Extract provided
**********

The problem of a rotating disk with a crack has attracted the interest of several researchers. Rooke and Tweed [12] considered the elastic problem of a finite rotating elastic disk with a radial crack. The stress intensity factor and crack energy were determined in terms of a solution to the Fredholm integral equation. Smith [13] calculated the stress intensity factors of an arc crack in a rotating disk by using two distinct boundary element approaches. Schneider and Danzer [14] employed a closed-form weight function to calculate the stress intensity factor of an edge crack in a finite elastic disk. Shariati et al. [15] developed a formula to predict the stress intensity factor of a radial crack in a rotating disk. Jia and Lee [16] presented an analytical relation between the distributed imperfections (nonuniform thickness, density, Young’s modulus, Poisson’s ratio, and the odd distribution of internal stresses) of a rotating circular disk and the resulting split modes. Raman and Mote [17] studied experimentally the nonlinear vibrations of an imperfect disk that was spinning near critical speed. Gyekenyesi and his coworkers [18, 19] presented a vibration-based crack detection method for rotating disks. They considered that the presence of a crack distorts the strain field within the disk. Consequently, measurable deformation in the disk’s geometry and a corresponding change in the system’s centre of mass occurred. However, the results show this study’s failure to identify the existence of the crack. Based on the above-cited references, a limited number of studies are available in the literature on the vibrational behaviour of cracked rotating disks.

**********

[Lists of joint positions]
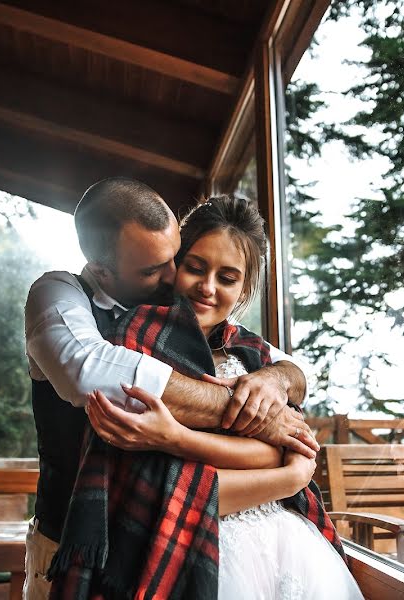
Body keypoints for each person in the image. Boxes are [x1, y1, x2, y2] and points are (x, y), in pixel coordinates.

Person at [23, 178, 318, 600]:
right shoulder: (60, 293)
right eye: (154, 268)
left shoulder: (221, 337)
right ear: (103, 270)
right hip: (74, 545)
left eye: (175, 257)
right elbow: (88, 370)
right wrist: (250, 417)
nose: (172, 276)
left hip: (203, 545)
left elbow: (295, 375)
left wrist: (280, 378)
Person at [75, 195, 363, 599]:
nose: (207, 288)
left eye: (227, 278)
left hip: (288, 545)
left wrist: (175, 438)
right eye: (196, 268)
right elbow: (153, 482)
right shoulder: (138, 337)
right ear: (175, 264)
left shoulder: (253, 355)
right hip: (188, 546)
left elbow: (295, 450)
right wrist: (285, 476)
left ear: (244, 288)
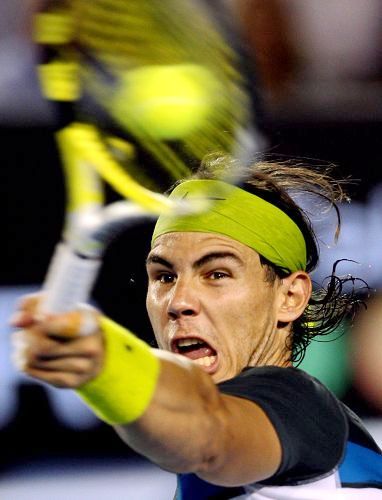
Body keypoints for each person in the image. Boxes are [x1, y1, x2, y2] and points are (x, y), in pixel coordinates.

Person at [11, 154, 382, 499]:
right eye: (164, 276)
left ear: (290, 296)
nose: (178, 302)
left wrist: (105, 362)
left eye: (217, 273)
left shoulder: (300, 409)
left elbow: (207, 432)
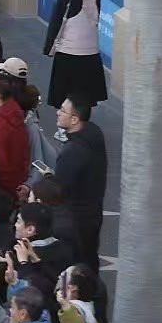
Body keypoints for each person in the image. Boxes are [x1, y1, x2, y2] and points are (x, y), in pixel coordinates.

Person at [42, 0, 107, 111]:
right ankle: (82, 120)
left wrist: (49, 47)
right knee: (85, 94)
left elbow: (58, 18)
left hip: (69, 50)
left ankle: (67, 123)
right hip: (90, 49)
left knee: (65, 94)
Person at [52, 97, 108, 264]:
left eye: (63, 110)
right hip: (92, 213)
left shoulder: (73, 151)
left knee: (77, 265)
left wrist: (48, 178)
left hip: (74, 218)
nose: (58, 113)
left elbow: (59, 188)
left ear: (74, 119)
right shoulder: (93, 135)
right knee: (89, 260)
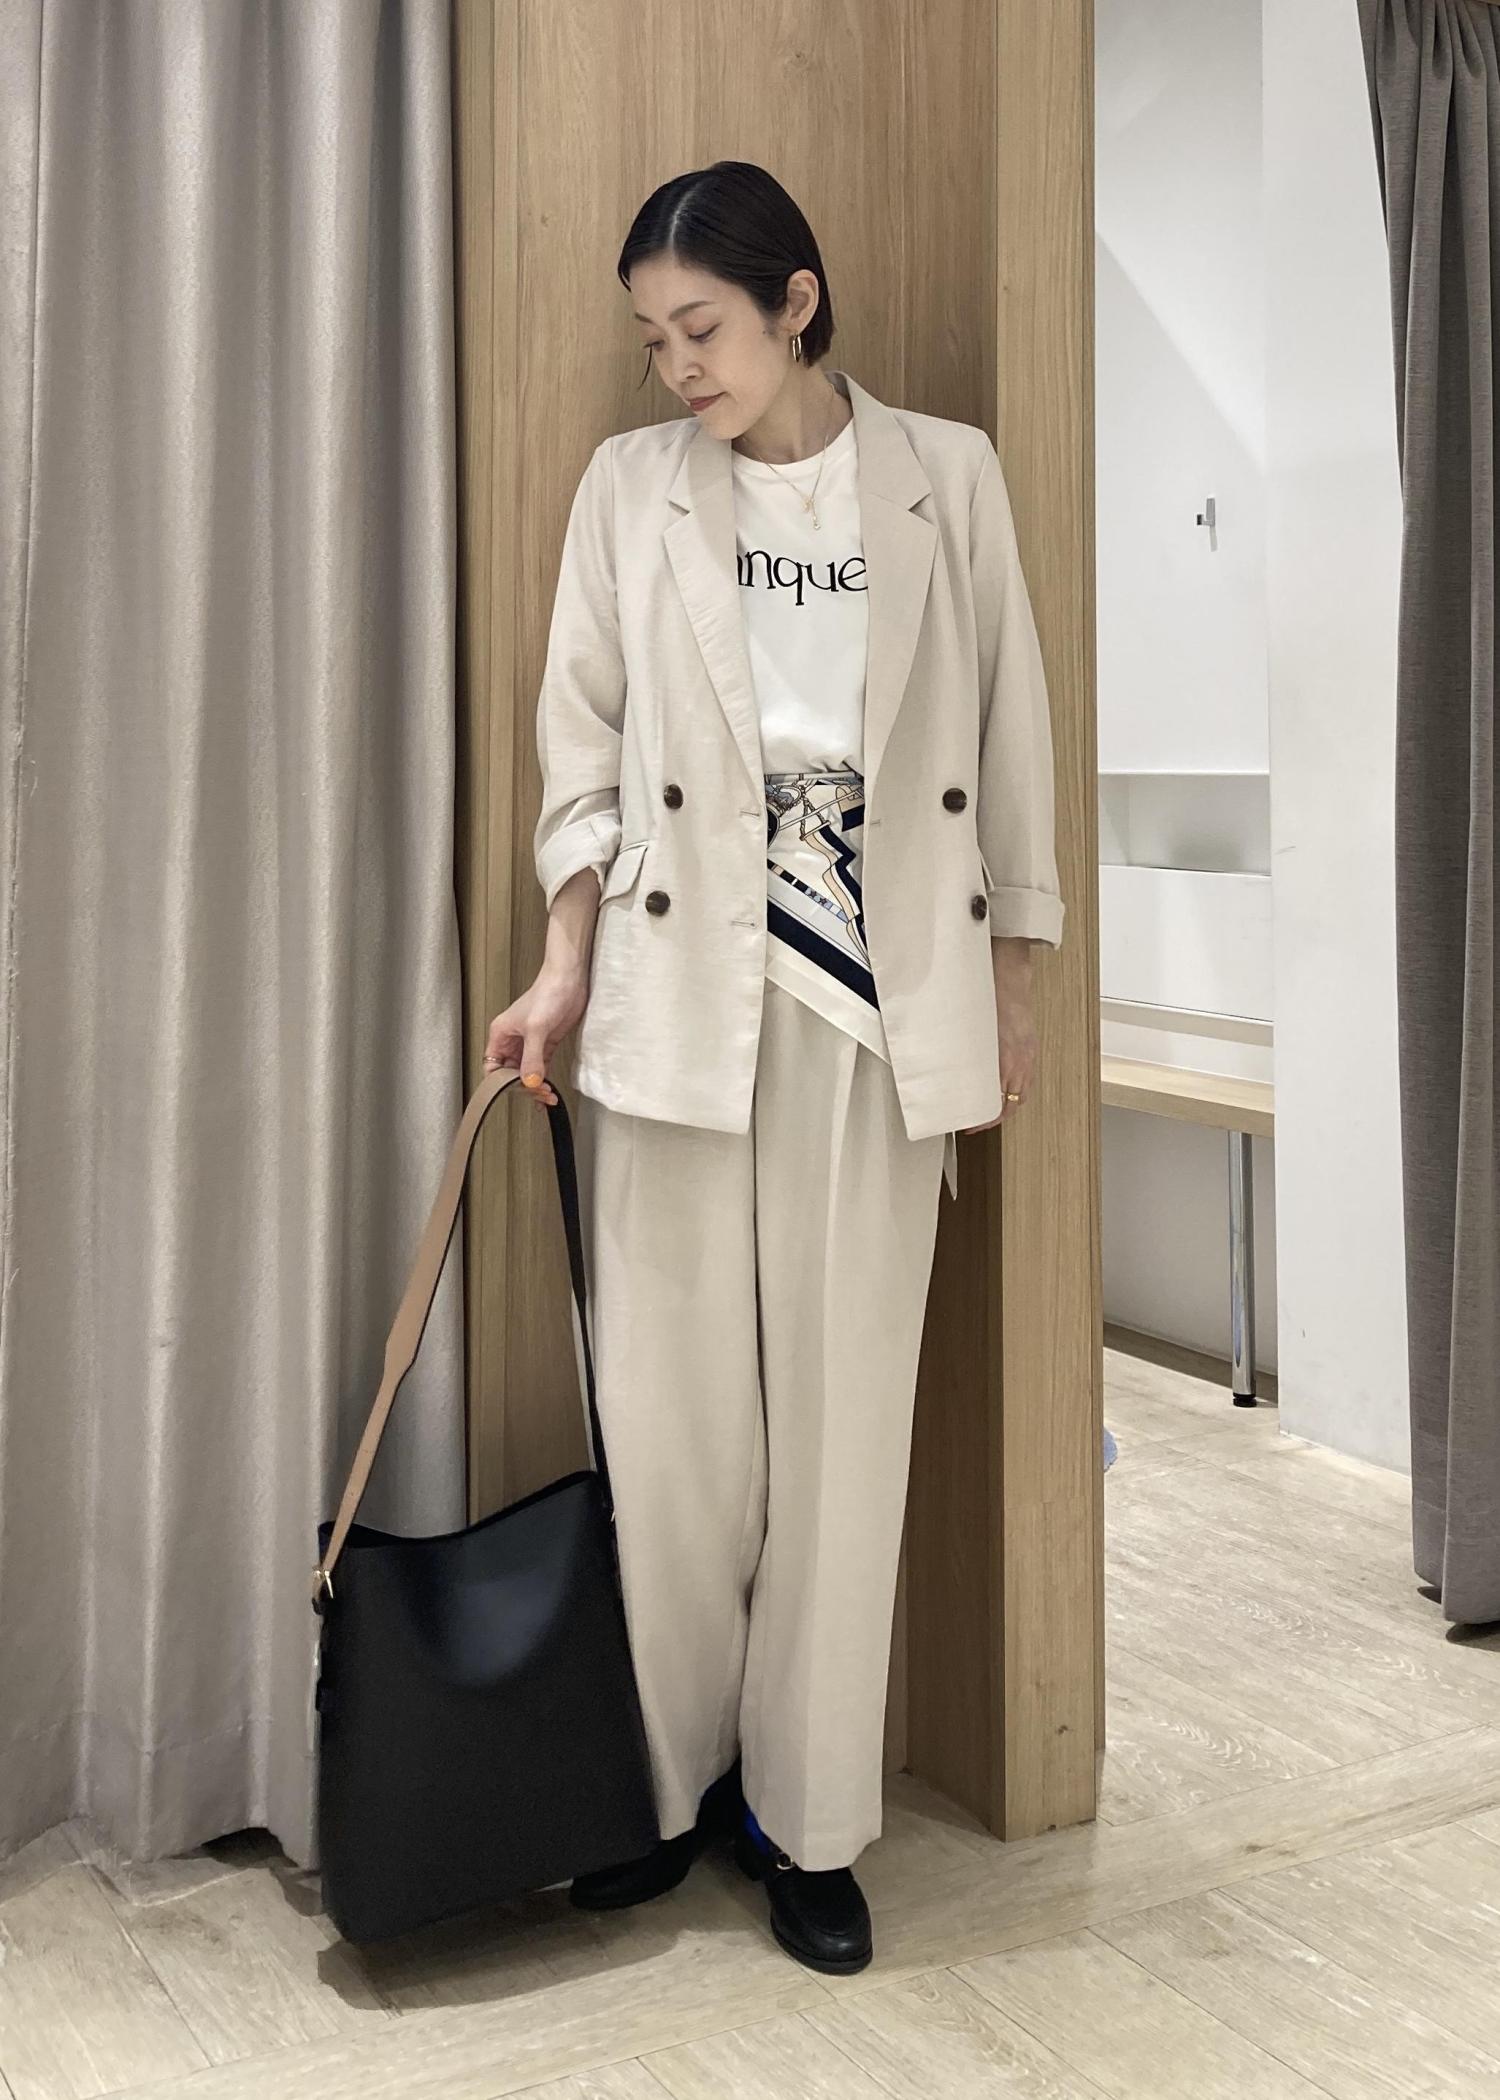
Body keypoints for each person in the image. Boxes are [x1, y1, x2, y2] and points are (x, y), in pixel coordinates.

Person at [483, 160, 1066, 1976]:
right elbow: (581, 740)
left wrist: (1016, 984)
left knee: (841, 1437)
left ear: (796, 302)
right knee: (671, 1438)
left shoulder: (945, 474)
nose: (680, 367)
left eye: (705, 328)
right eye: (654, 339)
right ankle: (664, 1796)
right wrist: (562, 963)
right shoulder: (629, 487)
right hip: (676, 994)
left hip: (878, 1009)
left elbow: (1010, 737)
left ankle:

**********

Try it
Copy out the entire passage on cracked rotating disks word for word. The items have no part in this exercise.

Answer to the exercise
The problem of a rotating disk with a crack has attracted the interest of several researchers. Rooke and Tweed [12] considered the elastic problem of a finite rotating elastic disk with a radial crack. The stress intensity factor and crack energy were determined in terms of a solution to the Fredholm integral equation. Smith [13] calculated the stress intensity factors of an arc crack in a rotating disk by using two distinct boundary element approaches. Schneider and Danzer [14] employed a closed-form weight function to calculate the stress intensity factor of an edge crack in a finite elastic disk. Shariati et al. [15] developed a formula to predict the stress intensity factor of a radial crack in a rotating disk. Jia and Lee [16] presented an analytical relation between the distributed imperfections (nonuniform thickness, density, Young’s modulus, Poisson’s ratio, and the odd distribution of internal stresses) of a rotating circular disk and the resulting split modes. Raman and Mote [17] studied experimentally the nonlinear vibrations of an imperfect disk that was spinning near critical speed. Gyekenyesi and his coworkers [18, 19] presented a vibration-based crack detection method for rotating disks. They considered that the presence of a crack distorts the strain field within the disk. Consequently, measurable deformation in the disk’s geometry and a corresponding change in the system’s centre of mass occurred. However, the results show this study’s failure to identify the existence of the crack. Based on the above-cited references, a limited number of studies are available in the literature on the vibrational behaviour of cracked rotating disks.